In the second century AD, the Greek physician Soranus wrote about childbirth, which was done largely under the supervision of midwives, and provided a lot of information about how and where it was done. At the time it was thought that during pushing and delivery (not earlier stages of labor), women should sit upright on a chair with armrests for her to grab. But according to ancient historian Valerie French, it wasn't any ol' chair, like, say the one that might be in a contemporary delivery suite. Instead, it had a "crescent-shaped hole" through which the baby was delivered.

3. Some used leaves to catch their babies.

According to historian Ellen Holmes Pearson with the University of North Carolina Asheville, accounts of Native American women heading to a solitary spot, like a brook or stream, to labor by themselves were likely inaccurate, and based on European settlers' observations. It's more likely that women were attended by midwives or family members. But, interestingly, in many cases, no one caught the baby, according to Pearson. Instead, after laboring while standing or sitting -- never lying down -- the baby fell into a soft pile of leaves placed under the mother.

4. They had their nether regions "tended" to.

As anyone who has ever watched the PBS show "Call the Midwife" can attest, women who gave birth at home during the 1950s in England often had their pubic hair shaved and also received enemas during the early stages of labor. In fact, the practice of giving women enemas has been routine in many countries, in many settings, the thinking being that it would reduce soiling and "consequent embarrassment" for women, a 2013 Cochrane review of the practice explained, and help provide more room for the baby to be born. That review may have put the nail in the delivery-enema coffin once and for all, however, concluding that the practice has no benefits and should be discouraged.

5. Women underwent "twilight sleep".

In 1914, so-called "twilight sleep" was introduced in the U.S. -- a combination of morphine (to provide pain relief) and scopolamine (basically, to wipe away any memory of the event). Although many women found that struggling for consciousness was far worse than the pain of labor, and nurses reported women thrashing irrationally while drifting in and out of sleep, "twilight sleep" was, at least initially, welcomed as a sign of medical "progress," before its negative effects were exposed.

POST-DELIVERY:

6. Women used wet nurses.

Throughout history -- from as early as 2000 BC until the 20th century -- the practice of using a wet nurse, or a woman who breastfeeds another's baby, was commonplace. Often, it was because breastfeeding challenges that meant mothers were unable to feed their own children (something many modern women know all about), but at various points in history, it was also the go-to feeding mode of aristocratic women. "Before the invention of bottles and formula, wet nursing was the safest and most common alternative to the natural mother's breast milk," one 2009 study explains.

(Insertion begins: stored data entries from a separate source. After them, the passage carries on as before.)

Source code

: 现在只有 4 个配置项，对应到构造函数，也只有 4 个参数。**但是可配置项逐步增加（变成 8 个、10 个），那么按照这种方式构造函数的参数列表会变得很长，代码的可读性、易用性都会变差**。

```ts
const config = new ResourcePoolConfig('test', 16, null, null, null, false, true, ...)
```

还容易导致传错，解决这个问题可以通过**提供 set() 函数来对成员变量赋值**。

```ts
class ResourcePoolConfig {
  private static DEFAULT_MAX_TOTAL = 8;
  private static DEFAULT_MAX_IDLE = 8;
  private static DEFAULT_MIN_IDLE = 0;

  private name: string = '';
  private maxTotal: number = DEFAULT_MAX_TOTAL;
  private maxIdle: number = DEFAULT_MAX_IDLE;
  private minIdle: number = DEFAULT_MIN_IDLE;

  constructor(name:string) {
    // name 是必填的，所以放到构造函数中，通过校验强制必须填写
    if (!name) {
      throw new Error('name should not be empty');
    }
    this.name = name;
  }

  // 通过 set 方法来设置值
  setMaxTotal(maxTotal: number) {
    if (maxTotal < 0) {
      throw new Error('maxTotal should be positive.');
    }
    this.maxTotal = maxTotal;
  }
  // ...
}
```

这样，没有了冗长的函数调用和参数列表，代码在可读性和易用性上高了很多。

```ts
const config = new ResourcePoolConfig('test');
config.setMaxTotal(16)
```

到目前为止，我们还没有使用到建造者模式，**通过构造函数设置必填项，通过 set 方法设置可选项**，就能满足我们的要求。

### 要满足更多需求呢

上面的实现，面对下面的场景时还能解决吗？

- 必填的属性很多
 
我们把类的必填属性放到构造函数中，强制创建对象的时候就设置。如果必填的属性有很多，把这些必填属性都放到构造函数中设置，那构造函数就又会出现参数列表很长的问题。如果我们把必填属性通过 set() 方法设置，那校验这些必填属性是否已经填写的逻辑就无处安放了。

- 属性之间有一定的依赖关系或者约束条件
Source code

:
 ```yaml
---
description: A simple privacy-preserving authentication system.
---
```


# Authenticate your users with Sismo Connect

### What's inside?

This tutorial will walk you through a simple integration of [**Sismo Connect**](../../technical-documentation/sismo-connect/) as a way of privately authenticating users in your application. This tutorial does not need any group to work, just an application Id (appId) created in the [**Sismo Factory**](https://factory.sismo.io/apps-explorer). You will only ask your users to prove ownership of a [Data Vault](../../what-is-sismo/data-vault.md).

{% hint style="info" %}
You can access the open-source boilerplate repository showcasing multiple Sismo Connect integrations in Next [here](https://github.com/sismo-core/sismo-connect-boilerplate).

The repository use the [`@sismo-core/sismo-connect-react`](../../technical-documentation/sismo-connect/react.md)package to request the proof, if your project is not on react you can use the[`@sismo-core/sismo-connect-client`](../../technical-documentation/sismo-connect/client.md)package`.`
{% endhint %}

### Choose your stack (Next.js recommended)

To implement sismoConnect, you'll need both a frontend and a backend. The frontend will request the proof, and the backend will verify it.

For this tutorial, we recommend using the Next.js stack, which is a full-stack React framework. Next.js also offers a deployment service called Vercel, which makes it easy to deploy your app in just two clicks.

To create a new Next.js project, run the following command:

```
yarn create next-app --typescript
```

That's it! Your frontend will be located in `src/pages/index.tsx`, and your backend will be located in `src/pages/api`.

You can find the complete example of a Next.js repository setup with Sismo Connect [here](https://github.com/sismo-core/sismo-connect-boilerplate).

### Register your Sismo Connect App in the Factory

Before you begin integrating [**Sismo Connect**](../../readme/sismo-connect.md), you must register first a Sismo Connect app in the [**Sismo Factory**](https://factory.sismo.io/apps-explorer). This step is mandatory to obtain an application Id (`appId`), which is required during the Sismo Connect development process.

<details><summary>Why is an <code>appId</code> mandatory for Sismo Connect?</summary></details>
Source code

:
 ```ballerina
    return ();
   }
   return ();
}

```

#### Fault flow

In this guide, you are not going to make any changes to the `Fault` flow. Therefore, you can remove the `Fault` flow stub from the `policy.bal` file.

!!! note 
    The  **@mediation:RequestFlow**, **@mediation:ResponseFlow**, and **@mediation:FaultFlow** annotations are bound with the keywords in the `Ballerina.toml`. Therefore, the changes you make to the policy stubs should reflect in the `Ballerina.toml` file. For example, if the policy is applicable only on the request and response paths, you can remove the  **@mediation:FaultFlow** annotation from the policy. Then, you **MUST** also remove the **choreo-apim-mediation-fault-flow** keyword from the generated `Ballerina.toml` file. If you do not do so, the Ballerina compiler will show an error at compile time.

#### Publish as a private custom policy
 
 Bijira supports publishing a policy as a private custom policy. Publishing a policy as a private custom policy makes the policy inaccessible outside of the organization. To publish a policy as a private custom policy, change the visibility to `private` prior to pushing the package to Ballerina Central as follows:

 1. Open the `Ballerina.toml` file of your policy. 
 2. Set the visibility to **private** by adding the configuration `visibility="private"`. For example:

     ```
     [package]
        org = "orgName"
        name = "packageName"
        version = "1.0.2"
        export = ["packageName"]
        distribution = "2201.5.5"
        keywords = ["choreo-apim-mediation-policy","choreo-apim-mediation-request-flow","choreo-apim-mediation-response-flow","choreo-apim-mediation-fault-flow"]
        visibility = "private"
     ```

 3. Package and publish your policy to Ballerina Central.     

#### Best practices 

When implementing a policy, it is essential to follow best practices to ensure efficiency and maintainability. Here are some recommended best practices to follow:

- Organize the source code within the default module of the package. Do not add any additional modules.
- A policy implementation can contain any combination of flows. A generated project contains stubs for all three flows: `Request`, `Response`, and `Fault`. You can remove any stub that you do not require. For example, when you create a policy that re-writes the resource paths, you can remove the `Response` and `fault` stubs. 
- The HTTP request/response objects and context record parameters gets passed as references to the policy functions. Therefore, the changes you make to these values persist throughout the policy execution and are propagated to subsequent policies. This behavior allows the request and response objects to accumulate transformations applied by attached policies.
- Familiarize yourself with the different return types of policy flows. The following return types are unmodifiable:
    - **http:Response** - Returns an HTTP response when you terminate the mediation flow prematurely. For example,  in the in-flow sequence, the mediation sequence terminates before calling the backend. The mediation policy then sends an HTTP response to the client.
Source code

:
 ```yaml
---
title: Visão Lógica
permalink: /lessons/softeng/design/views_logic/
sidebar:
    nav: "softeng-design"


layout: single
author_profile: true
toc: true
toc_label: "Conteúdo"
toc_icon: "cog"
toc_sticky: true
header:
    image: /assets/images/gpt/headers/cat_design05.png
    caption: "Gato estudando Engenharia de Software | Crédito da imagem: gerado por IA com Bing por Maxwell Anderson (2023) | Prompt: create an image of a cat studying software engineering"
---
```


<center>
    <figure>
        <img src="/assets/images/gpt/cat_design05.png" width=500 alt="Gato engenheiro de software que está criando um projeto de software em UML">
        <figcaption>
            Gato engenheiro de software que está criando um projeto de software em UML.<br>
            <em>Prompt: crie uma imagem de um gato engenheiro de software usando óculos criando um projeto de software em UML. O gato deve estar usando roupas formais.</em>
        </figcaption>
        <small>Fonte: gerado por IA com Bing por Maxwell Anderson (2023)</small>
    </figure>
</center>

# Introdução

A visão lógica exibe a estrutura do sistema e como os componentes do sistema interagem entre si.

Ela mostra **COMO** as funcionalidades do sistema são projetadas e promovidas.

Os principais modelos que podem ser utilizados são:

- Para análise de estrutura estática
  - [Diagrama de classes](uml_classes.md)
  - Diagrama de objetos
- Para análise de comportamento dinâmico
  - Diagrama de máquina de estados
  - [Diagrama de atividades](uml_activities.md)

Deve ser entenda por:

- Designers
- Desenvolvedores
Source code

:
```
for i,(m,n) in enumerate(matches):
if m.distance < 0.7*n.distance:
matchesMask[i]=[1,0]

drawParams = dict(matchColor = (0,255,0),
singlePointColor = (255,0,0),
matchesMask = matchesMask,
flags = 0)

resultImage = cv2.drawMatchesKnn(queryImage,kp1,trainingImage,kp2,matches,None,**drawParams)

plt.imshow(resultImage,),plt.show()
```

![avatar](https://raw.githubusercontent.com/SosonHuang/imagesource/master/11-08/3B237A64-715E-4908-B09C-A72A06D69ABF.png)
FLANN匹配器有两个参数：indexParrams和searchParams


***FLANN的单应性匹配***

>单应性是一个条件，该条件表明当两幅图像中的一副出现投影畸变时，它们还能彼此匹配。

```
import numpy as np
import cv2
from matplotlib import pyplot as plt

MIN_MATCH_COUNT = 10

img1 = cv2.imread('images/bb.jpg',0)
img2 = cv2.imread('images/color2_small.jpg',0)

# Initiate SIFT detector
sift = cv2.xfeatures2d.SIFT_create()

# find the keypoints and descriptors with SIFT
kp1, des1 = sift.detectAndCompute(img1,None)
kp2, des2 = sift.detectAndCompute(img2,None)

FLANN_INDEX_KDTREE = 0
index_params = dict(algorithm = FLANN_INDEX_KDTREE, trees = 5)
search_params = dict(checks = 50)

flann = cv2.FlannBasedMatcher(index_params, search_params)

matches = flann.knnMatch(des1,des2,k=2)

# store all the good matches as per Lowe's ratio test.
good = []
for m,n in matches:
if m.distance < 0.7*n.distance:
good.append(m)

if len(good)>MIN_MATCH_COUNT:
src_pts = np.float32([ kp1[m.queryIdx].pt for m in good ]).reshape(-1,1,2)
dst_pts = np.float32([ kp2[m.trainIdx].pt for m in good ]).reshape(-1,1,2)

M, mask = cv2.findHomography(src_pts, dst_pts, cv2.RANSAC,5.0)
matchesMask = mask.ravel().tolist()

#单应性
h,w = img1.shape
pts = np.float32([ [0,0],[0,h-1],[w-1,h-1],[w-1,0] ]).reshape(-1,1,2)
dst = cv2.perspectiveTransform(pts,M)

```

7. And they received birth bling.

No, not like a push present. It was customary for renaissance women (who typically married between age 15 and 19, and for whom childbirth was a seriously risky event) to receive birth trays, often decorated with scenes from biblical births in celebration. They were given to women during their lying-in period (more on that below) to honor the birth, and were "laden with jars containing chicken soup and sweetmeats," the website for the Victoria and Albert art museum explains. After, they were hung as decorations, and became cherished keepsakes.

8. Women stayed put for 30 days.

Though women in the U.S. are now expected to pop up ready-to-go soon after their baby is born, at various points in history, women were given a lot more leeway to recover (and in some cases, were forced to stay inside, no matter their preference). As NPR reports, in China it was traditional for women to have a 30-day confinement or lying-in period, during which they followed certain rules about about diet and activity, and it's a practice that's in vogue again, NPR reports -- at least for some Chinese women who can afford it. Indeed, in many parts of the world a period of confinement is still the norm.